Apparently, hours before Milley’s fall, some students orchestrated a flash mob near the Science Theatres set to the Korean pop song.


Participant Kyle Groves doesn’t remember much besides hearing the “bass start to drop.”


“There was a fraternity nearby raising money for something and then they put on “Gangnam Style.” All of a sudden I lost control of my body,” said Groves. “I started hopping in line with other students.”


“It was all in a haze of K-pop,” said Groves.


Reports of trance-by-Gangnam-
Style have been reported across the globe. Most recently, in 
Miami, Florida, a group of people Gangnam-styled into the nearby ocean spontaneously when a car drove by blasting the said song.


U of C anthropology professor Carolyn York cited ancient tribal rituals as a possible explanation.

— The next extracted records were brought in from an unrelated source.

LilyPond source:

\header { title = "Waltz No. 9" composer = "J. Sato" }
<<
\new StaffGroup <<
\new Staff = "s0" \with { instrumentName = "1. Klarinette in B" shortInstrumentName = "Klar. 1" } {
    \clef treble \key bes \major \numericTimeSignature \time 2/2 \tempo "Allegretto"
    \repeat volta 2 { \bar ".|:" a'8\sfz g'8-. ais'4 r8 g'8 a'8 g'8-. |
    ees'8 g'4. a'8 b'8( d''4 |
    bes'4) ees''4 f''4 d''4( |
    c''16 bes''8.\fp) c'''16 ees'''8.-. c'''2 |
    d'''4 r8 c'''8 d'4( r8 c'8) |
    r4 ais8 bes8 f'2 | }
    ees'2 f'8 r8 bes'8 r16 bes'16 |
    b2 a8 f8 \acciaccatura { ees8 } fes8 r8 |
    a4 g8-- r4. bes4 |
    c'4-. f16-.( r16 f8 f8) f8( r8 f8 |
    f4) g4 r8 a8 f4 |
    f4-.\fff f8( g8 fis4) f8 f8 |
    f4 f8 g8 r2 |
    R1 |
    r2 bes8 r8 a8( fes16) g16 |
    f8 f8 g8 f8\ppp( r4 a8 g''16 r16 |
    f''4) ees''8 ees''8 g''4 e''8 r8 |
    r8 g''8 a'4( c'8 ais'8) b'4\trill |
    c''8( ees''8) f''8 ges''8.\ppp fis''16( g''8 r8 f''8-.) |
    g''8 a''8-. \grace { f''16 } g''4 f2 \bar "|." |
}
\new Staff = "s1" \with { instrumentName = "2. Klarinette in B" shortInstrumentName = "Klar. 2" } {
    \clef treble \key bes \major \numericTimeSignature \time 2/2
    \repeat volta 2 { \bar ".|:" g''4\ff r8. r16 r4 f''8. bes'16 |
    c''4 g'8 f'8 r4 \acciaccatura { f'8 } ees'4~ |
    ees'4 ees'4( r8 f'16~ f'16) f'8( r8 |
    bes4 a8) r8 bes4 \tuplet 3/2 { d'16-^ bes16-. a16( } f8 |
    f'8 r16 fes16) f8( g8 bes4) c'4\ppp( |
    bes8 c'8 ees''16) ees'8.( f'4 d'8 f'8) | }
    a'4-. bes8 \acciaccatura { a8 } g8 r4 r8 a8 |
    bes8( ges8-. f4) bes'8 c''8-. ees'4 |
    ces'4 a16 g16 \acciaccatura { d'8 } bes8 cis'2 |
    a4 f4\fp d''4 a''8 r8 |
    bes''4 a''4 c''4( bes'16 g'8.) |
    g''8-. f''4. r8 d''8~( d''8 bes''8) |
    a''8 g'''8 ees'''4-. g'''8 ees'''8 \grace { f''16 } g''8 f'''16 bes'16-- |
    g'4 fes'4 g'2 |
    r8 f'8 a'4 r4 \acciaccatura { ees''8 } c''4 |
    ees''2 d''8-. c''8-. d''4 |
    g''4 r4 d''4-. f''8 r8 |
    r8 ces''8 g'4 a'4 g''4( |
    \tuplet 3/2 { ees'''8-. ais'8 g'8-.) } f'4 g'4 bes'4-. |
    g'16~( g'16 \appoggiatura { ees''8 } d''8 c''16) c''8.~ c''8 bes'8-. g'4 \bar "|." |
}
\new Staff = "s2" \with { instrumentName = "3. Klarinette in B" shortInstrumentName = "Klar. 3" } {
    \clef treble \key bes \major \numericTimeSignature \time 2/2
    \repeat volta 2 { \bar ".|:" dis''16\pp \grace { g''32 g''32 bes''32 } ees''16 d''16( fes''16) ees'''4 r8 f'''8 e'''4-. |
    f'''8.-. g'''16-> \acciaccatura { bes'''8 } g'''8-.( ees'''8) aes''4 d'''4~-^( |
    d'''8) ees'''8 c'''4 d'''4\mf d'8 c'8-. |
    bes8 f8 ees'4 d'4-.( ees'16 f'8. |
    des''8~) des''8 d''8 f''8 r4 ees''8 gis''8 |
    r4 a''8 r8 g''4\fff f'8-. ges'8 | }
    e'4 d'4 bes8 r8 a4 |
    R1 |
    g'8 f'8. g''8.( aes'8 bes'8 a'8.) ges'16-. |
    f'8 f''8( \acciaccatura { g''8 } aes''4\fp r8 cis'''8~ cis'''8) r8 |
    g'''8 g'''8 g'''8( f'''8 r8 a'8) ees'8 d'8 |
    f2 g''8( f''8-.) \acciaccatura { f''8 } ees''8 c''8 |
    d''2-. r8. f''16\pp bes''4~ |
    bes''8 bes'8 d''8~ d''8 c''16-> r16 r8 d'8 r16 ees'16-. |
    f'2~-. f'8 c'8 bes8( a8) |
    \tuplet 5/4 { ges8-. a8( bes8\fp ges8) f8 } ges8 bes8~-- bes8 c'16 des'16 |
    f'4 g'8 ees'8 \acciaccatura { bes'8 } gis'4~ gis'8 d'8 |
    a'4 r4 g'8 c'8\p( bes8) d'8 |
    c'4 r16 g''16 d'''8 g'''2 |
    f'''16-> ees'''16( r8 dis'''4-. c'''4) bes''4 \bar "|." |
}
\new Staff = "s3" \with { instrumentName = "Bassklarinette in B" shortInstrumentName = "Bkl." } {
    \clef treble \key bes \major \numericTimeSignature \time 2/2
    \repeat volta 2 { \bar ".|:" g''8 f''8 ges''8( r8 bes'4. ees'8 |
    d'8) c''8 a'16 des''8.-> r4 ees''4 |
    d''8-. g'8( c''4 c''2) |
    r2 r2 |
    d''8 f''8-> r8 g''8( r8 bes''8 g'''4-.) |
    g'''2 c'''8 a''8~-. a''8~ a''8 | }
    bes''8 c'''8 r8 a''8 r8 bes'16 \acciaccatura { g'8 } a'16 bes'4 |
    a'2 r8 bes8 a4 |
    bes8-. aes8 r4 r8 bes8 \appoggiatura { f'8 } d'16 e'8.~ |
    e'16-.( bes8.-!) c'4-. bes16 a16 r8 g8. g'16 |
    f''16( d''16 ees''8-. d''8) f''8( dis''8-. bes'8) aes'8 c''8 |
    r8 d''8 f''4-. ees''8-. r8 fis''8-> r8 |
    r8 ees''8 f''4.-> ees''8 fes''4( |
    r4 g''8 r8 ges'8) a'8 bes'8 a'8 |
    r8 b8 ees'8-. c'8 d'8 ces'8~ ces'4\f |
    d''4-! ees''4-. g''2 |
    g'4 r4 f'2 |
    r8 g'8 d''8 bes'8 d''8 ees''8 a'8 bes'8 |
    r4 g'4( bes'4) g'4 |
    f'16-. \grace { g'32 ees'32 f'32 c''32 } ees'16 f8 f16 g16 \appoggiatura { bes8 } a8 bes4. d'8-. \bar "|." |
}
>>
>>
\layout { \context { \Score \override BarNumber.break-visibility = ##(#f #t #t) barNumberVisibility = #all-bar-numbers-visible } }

“When a tribal dance would begin, the entire clan would join in together in some way, be it by clapping along to the beat or dancing,” York said. “In this way, the tribe was able to band together in trying times. Whether the tribe would practice the ritual for more rain or for courage before a battle, it was important to bring the tribal community closer together.”


York attributes Groves’s uncontrollable participation in the flash mob as an example of student urges to come together.


“Similar to Groves’s experience, members of tribes often couldn’t help but to join in on the dancing ritual,” added York.


However, U of C sociology professor Anton Gregory disagrees, instead pointing to the song’s music video as the source of young adults’ fascination.


“Clearly the video encapsulates all that the university student fears,” Gregory said. “Consumerist and environmentalist anxieties are all featured and mocked in this video. Swan boats? Dancing in garbage? Clearly this video shows all the horrors the average university student worries will come to pass.”


“The video might as well feature a post-apocalyptic world.”


According to Gregory, upon hearing “Gangnam Style” students lose control of themselves, expressing their anxieties through the dance choreography glorified in the video.


Milley, who recovered quickly after his fall, disagreed with Gregory, claiming it was “silly” to attribute “so-called anxieties” to his fall.


“I just really like the song, man,” Milley said.